Last night, though, the kids were helping lead the Friday night Shabbat service at temple, and the girl in particular wanted me to be there. I think she’s tired of people asking how I am, and I was certainly greeted with enough warm hugs and friendly faces to make me believe that. The kids — mine and their classmates — led a fabulous service, although I hope no one bought the boy’s bluster there at the end. He knew damn well about that assignment. We’d discussed it; that’s where my “no harm, no bovine” joke came from and no, it’s not funny when that’s all you hear, but it’s elicited really satisfying groans from everyone else who’s heard the whole thing. Next time you see me, ask me about it.
Interestingly, my friends at the temple asked the same set of questions, and in the same order:
1. How ARE you?
2. When can you drive?
3. What exactly happened?
And yes, those who heard the whole story gave me quite satisfying slack jaws. My cousin posited that I need to take my bike in for an exorcism. Another friend suggested I’m the victim of a voodoo attack (think about it: you need a sharp set of eyes to edit, and a writer needs vision to tell her stories properly. I can believe this one!). Let’s face it: people fall off their bikes all the time. But taking out an eye in the fall? Very rare, indeed. So rare, it freaked out the good-looking resident who helped with the first surgery. (He’s the one who raved about my handwriting and what a shame that wasn’t a pickup line. I’m still sad about that. And what do you mean, why am I thinking about good-looking residents and pickup lines when I’m possibly concussed and about to be wheeled into emergency surgery to save my eye? You mean you don’t?)

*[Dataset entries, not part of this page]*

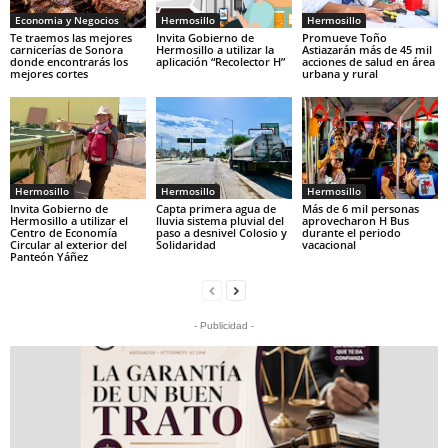
Economia y Negocios
Hermosillo
Hermosillo
Te traemos las mejores
Invita Gobierno de
Promueve Toño
carnicerías de Sonora
Hermosillo a utilizar la
Astiazarán más de 45 mil
donde encontrarás los
aplicación “Recolector H”
acciones de salud en área
mejores cortes
urbana y rural
Hermosillo
Hermosillo
Hermosillo
Invita Gobierno de
Capta primera agua de
Más de 6 mil personas
Hermosillo a utilizar el
lluvia sistema pluvial del
aprovecharon H Bus
Centro de Economía
paso a desnivel Colosio y
durante el periodo
Circular al exterior del
Solidaridad
vacacional
Panteón Yáñez
- Publicidad -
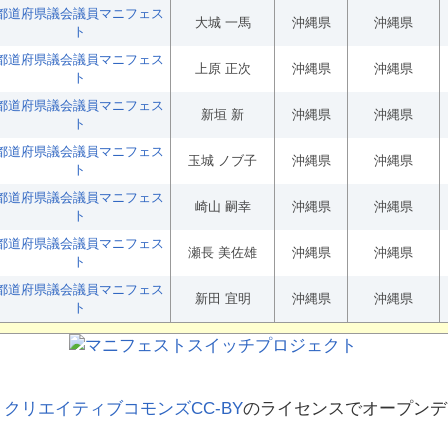
都道府県議会議員マニフェス
大城 一馬
沖縄県
沖縄県
ト
都道府県議会議員マニフェス
上原 正次
沖縄県
沖縄県
ト
都道府県議会議員マニフェス
新垣 新
沖縄県
沖縄県
ト
都道府県議会議員マニフェス
玉城 ノブ子
沖縄県
沖縄県
ト
都道府県議会議員マニフェス
崎山 嗣幸
沖縄県
沖縄県
ト
都道府県議会議員マニフェス
瀬長 美佐雄
沖縄県
沖縄県
ト
都道府県議会議員マニフェス
新田 宜明
沖縄県
沖縄県
ト
、
クリエイティブコモンズCC-BY
のライセンスでオープンデ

It was a good night last night. I’ve got weeks ahead of me yet to sit and heal, so it’s back to the couch (or desk chair and stop it. I am NOT standing at my standing desk. Nope. Not me. My back is just happy because it’s happy.). The boy has a couple of Ultimate tournaments coming up this spring and his coach has asked me to come along for the trips. The girl has an anime con, and she wants me to come. And I’m waiting on word about a pending promotional appearance that I doubt I’ll make the cut for (because I’ve had a pretty long string of good luck at this point and if I have to choose, I choose my eye) but cross your fingers because it combines my favorite things in life and has a scary echo to the past five weeks of my life.
Yeah. Not getting out so much yet. This can still go wrong, no matter how good — okay, tired from my night out — I feel today. (Still not standing at the standing desk!) But it’s progress and it’s encouraging and the only person not surprised by how well I’m healing is my sports med guy, who’s seen me rehab around injuries that would take out 95% of the population.
I got this. As soon as I hit the levers on my desk and sit back down.
Five weeks down since I fell. At least five more to go. I got this.